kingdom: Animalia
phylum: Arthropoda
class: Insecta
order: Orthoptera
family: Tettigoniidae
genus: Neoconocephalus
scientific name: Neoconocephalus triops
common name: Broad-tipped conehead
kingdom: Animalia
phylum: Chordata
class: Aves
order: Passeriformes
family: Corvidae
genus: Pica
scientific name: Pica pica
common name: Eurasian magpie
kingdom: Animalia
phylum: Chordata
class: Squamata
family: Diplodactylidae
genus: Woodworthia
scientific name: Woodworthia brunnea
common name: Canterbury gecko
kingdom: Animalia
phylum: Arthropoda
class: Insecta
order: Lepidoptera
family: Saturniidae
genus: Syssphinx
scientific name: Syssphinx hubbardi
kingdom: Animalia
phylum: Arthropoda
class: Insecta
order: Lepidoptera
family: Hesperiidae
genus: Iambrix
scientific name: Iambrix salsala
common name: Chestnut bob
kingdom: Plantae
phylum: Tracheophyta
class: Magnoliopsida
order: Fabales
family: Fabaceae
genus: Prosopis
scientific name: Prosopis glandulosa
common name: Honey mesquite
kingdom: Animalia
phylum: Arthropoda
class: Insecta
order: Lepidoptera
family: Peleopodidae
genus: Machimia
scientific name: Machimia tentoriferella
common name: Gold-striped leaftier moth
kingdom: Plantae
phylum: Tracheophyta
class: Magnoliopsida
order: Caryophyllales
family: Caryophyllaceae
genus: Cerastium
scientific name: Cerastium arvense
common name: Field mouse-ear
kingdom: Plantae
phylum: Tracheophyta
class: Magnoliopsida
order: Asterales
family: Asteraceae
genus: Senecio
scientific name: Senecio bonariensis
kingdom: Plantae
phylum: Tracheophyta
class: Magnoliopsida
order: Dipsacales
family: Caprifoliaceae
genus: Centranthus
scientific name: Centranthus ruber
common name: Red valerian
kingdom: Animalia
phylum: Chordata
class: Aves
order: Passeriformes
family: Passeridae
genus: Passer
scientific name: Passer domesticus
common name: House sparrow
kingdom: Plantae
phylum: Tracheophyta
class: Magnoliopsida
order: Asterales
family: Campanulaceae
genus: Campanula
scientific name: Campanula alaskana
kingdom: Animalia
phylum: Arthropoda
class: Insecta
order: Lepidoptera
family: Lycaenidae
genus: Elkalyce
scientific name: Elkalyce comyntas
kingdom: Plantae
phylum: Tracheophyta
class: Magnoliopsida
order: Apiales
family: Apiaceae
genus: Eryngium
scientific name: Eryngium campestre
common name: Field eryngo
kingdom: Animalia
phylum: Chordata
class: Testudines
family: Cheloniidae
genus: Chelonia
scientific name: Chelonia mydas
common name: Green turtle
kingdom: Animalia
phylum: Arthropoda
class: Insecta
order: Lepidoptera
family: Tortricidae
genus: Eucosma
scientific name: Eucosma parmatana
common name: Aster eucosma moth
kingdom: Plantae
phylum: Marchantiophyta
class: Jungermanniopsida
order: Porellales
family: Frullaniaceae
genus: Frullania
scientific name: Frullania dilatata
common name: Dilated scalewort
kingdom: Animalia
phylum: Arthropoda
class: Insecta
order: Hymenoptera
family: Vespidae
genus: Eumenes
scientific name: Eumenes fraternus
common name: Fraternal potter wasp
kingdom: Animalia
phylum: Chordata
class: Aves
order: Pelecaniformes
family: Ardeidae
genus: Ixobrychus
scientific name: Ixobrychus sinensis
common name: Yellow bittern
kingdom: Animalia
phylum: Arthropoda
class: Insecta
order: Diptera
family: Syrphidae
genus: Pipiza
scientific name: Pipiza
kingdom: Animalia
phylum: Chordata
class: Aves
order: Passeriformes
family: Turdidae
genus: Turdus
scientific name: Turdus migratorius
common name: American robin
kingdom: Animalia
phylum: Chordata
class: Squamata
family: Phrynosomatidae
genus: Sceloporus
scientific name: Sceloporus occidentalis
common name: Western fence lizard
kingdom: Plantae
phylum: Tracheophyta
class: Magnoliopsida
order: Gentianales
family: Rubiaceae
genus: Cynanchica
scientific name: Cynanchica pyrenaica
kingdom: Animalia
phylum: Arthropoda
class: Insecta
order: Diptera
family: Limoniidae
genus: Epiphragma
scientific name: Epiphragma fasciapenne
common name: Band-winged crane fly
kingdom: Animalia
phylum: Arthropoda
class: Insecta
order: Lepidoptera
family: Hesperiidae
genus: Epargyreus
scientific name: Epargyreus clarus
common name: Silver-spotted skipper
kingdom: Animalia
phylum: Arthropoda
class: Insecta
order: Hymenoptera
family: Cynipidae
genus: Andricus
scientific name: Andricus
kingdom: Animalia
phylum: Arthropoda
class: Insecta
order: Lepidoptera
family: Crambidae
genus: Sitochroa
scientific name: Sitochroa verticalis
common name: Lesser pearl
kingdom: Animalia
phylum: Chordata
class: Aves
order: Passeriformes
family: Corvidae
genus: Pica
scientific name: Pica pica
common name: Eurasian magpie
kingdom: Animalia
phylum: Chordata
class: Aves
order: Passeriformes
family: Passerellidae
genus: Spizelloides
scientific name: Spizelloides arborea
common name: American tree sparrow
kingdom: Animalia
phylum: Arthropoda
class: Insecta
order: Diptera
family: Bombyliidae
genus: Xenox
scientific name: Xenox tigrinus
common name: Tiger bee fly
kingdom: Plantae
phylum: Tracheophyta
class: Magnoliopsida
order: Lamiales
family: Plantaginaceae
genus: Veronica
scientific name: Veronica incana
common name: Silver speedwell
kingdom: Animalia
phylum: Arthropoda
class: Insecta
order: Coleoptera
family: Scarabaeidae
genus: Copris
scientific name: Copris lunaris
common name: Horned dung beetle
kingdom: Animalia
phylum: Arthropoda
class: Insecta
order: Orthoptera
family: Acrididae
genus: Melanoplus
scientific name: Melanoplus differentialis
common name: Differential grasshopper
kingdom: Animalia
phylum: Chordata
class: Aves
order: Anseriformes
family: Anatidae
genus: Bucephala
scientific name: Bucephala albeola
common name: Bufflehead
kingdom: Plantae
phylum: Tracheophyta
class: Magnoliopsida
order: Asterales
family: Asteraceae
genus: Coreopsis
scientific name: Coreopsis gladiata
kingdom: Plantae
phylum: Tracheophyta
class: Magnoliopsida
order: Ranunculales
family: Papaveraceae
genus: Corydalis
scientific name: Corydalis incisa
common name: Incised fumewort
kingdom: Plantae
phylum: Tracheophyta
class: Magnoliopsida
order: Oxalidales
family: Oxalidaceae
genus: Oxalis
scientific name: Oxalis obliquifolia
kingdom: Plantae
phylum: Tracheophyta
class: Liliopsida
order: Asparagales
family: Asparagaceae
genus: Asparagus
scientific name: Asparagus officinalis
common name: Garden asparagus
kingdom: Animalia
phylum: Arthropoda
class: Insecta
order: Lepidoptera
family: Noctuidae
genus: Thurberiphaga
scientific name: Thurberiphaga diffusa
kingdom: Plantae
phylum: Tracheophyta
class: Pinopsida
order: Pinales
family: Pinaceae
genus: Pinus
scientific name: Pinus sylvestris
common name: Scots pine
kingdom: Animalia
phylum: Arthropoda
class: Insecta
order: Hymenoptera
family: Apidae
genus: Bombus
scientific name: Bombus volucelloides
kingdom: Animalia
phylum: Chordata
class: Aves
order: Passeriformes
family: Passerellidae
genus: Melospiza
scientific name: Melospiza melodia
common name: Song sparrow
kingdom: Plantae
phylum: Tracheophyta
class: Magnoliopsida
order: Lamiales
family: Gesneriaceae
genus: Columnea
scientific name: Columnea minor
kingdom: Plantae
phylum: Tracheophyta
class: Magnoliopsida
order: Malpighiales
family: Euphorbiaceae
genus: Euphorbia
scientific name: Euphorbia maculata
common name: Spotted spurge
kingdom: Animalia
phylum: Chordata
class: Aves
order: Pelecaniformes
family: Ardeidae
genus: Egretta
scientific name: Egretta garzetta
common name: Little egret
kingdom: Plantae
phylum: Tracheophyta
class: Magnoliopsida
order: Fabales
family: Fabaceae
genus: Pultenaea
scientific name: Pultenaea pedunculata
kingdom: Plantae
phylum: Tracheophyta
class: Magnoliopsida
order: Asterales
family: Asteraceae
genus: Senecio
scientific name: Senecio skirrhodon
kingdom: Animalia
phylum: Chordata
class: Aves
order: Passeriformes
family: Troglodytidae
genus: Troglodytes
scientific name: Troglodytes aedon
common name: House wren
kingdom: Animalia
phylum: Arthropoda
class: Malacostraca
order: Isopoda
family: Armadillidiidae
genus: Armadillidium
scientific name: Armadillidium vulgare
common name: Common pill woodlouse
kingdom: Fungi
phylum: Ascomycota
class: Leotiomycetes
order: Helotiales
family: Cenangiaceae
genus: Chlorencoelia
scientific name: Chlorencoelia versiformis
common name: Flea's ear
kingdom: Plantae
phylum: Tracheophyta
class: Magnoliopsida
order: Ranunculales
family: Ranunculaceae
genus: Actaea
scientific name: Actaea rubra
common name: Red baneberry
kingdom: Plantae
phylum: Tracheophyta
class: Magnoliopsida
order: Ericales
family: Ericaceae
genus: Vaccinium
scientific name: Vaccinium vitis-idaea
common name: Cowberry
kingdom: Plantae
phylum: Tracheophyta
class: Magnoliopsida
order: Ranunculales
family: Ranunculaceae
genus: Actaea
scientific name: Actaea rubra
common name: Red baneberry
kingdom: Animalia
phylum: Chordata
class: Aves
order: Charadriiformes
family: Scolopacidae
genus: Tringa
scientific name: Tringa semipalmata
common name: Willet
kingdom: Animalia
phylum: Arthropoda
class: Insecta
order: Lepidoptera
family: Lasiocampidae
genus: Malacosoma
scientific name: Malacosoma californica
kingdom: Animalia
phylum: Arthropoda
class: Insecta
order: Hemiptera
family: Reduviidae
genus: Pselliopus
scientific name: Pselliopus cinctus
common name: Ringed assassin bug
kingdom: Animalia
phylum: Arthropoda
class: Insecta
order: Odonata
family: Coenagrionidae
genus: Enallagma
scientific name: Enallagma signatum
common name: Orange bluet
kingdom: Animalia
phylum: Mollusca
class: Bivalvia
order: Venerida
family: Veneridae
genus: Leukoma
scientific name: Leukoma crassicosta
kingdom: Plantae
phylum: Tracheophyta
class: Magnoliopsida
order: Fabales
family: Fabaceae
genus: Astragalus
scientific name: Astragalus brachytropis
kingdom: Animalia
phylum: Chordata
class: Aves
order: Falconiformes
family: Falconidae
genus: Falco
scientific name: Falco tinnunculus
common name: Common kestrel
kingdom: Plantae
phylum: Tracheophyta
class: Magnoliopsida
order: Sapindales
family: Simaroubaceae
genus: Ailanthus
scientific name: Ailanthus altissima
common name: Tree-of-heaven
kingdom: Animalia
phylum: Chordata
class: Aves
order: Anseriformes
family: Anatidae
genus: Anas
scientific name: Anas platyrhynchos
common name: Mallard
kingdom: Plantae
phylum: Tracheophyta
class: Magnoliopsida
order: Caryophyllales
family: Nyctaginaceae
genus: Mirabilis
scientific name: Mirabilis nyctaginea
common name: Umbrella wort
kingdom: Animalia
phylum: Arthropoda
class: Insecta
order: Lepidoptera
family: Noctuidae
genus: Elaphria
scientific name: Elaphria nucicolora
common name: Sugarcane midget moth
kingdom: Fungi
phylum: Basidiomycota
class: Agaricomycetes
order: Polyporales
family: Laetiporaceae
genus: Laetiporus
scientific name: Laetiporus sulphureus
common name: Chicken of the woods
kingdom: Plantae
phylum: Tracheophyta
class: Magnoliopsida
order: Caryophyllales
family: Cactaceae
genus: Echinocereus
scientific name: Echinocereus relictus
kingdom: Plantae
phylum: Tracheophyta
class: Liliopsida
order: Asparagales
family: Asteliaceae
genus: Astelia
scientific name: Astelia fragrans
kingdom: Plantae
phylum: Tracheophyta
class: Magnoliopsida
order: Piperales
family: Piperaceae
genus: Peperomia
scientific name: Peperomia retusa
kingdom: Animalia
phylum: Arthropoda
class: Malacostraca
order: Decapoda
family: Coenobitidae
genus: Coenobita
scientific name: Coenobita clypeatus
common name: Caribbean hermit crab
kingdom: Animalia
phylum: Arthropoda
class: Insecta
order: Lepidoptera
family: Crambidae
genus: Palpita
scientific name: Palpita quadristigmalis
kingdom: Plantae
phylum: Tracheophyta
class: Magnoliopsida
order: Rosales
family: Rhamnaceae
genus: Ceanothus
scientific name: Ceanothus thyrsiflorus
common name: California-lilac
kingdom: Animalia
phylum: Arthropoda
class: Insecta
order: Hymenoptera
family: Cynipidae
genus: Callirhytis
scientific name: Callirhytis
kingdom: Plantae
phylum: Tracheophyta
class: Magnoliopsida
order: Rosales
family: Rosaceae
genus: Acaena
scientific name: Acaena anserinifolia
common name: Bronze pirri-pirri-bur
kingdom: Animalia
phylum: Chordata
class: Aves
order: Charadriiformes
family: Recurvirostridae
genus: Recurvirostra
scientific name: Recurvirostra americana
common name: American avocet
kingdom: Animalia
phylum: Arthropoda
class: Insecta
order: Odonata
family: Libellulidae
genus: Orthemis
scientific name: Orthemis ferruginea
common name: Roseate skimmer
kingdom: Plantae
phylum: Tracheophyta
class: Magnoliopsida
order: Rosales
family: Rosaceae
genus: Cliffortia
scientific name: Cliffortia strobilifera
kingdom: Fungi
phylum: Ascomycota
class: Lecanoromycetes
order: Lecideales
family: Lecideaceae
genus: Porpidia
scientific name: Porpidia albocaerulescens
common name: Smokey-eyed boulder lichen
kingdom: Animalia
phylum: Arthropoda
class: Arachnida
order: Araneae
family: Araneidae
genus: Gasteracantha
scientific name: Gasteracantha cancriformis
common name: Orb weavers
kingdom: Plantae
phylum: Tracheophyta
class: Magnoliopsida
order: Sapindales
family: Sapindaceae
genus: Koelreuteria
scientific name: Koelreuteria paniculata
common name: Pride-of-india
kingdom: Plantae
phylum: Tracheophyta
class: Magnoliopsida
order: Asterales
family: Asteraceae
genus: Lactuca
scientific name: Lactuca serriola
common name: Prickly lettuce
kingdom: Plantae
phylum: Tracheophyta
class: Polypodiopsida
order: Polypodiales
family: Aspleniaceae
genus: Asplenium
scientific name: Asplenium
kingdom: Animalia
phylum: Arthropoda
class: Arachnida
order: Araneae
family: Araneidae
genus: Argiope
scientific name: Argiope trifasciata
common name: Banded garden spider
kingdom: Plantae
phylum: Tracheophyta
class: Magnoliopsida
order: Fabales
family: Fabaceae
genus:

------------------------------------

→ **Problem to work on**
Output only the lines above from the one containing "family: Lecideaceae" through the one containing "genus: Lactuca", both included, as a numbered list with blank lines omitted.

→ **Solved problem**
1. family: Lecideaceae
2. genus: Porpidia
3. scientific name: Porpidia albocaerulescens
4. common name: Smokey-eyed boulder lichen
5. kingdom: Animalia
6. phylum: Arthropoda
7. class: Arachnida
8. order: Araneae
9. family: Araneidae
10. genus: Gasteracantha
11. scientific name: Gasteracantha cancriformis
12. common name: Orb weavers
13. kingdom: Plantae
14. phylum: Tracheophyta
15. class: Magnoliopsida
16. order: Sapindales
17. family: Sapindaceae
18. genus: Koelreuteria
19. scientific name: Koelreuteria paniculata
20. common name: Pride-of-india
21. kingdom: Plantae
22. phylum: Tracheophyta
23. class: Magnoliopsida
24. order: Asterales
25. family: Asteraceae
26. genus: Lactuca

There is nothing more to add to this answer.